6. What this ADR does not decide

  • Behavioral response per mode (hover, slow ascent, blind RTL, kill) — that is ADR-0009.
  • Concrete VO/SLAM algorithm choice — that is a Phase 4 decision.
  • Exact covariance inflation models — those live in docs/specs/uncertainty.md and may evolve without an ADR, as long as the contract above holds.
  • ML-based perception failure detection — explicitly out of scope. ML may be an opt-in consumer of the catalog, never a replacement.

Consequences

Positive.

  • A single, named vocabulary for perception failure across the codebase.
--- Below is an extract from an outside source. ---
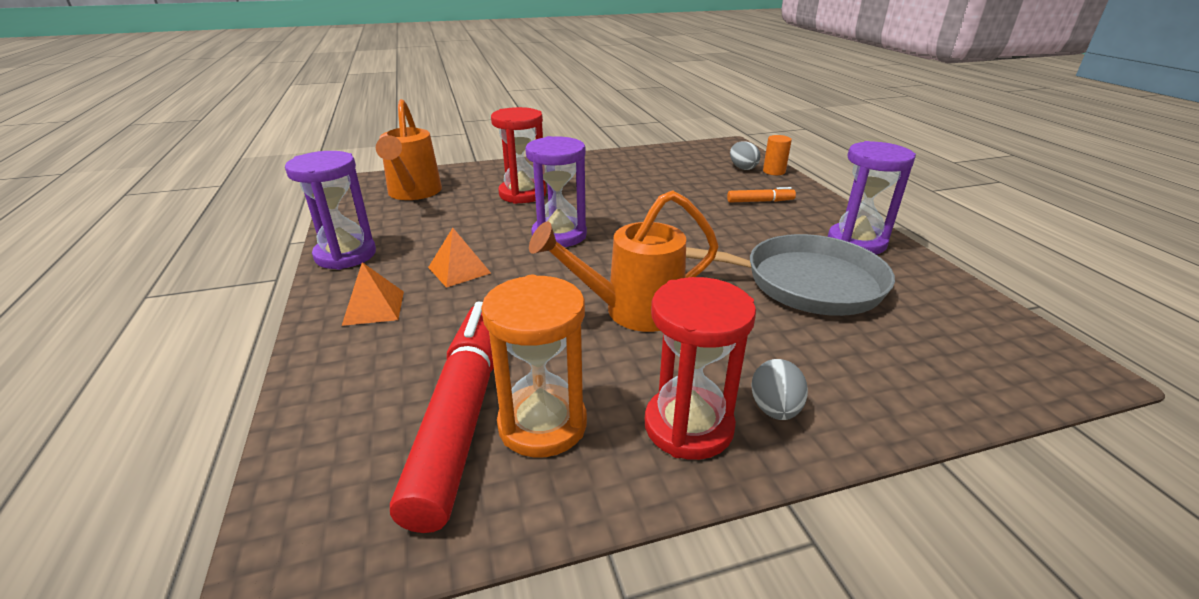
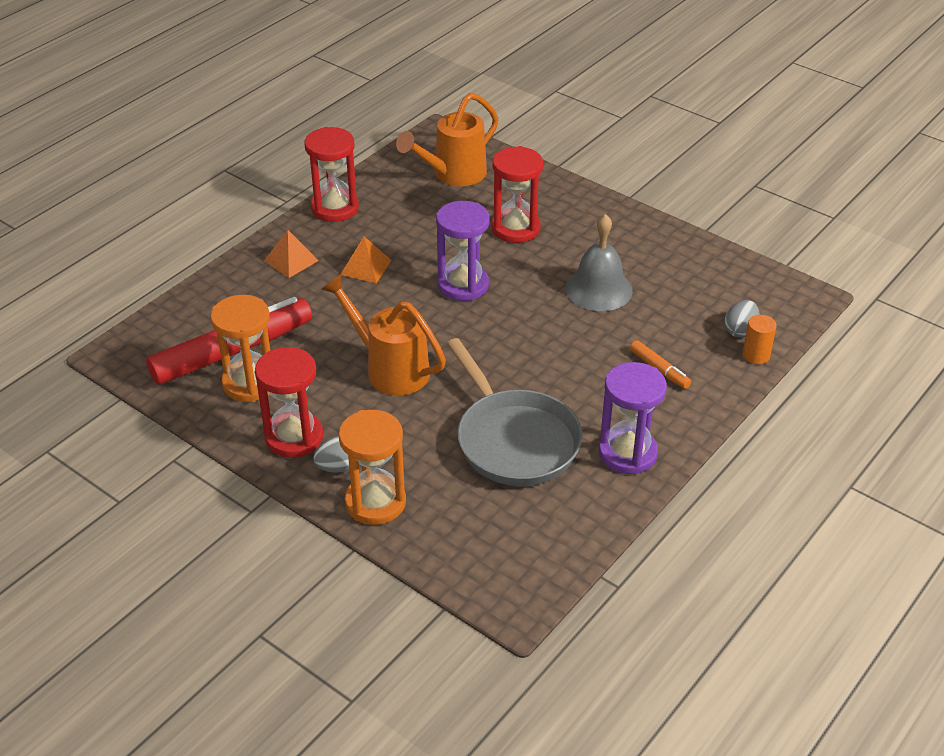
camera: 55 degrees right, 10 degrees up
(345, 255) = (335, 208): purple hourglass -> red hourglass
(640, 191) = (599, 289): none -> grey bell
(860, 404) = (375, 502): none -> orange hourglass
Code review can reject ad-hoc thresholds.
  • Telemetry and replay carry mode transitions automatically, so any flight incident is reproducible.
  • ADR-0009 can be a thin behavioral policy on top of a stable mechanism layer.
  • Estimate[T] makes covariance presence a type-level concern. A consumer that forgets to check validity is visible in review.
  • Backends that lack ground truth (Gazebo, hardware) are not penalized: Estimate.covariance == None is illegal there by construction.

Negative.

  • Estimate[T] wrapping adds boilerplate at every module boundary. Mitigated by helpers in core.uncertainty.
  • The catalog is closed. Adding a new mode requires a new ADR (or an explicit "this ADR supersedes 0008" if the change is structural). This is deliberate — silent expansion of failure-mode taxonomies is exactly how SLAM stacks rot.
  • Thresholds need empirical tuning per scenario. Default values above are starting points, not promises.
  • Estimators must implement covariance inflation explicitly; this is non-trivial work in Phase 3.

Alternatives considered

A. Implicit confidence scalars only. Producers emit a single confidence ∈ [0, 1]; consumers decide what to do. Rejected: opacifies what "0.4 confidence" means across modules; covariance information is lost; mission code accumulates magic numbers.
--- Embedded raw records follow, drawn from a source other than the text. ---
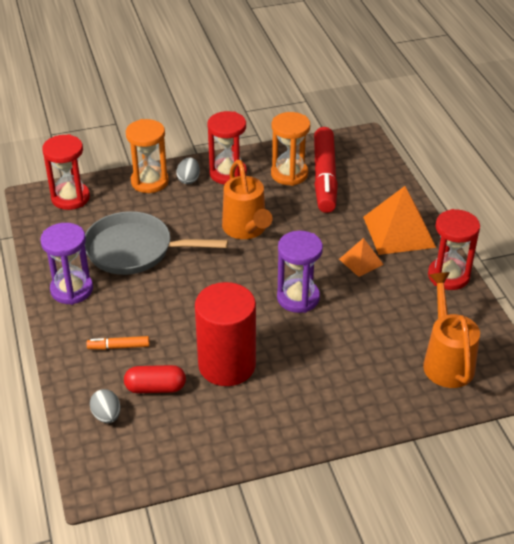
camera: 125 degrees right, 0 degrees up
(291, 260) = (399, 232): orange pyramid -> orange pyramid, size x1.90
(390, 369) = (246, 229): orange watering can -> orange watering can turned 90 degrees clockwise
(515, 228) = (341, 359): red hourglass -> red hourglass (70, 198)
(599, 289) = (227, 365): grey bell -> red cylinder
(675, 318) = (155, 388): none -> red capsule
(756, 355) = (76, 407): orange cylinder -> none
B. Per-module ad-hoc failure flags. Each consumer invents its own checks. Rejected: this is the status quo we are escaping. It produces untestable behavior under degradation.

C. Continuous "health score" instead of discrete modes. Single scalar per perception channel. Rejected: control and mission code want to dispatch on a few qualitative states, not threshold-on-a-float. A continuous score can still exist inside a mode (for fine-grained covariance inflation), but the boundary contract is discrete.

D. Learned failure detector (anomaly model). A model classifies perception quality. Rejected as the primary mechanism: not interpretable, not deterministic, not auditable, breaks replay. May be added later as an opt-in producer whose output flows through the same Estimate envelope.

E. Defer the decision to ADR-0009. Reject the split; put modes and behavior in one document. Rejected: mechanism (this ADR) and policy (ADR-0009) have different change rates. The catalog is structural and should not be coupled to behavioral debates.

F. Optional[T] instead of Estimate[T]. Use Python's standard option type and rely on documentation for uncertainty. Rejected: option type collapses STALE and INVALID into None; covariance has nowhere to live; producers cannot communicate degradation without losing the value.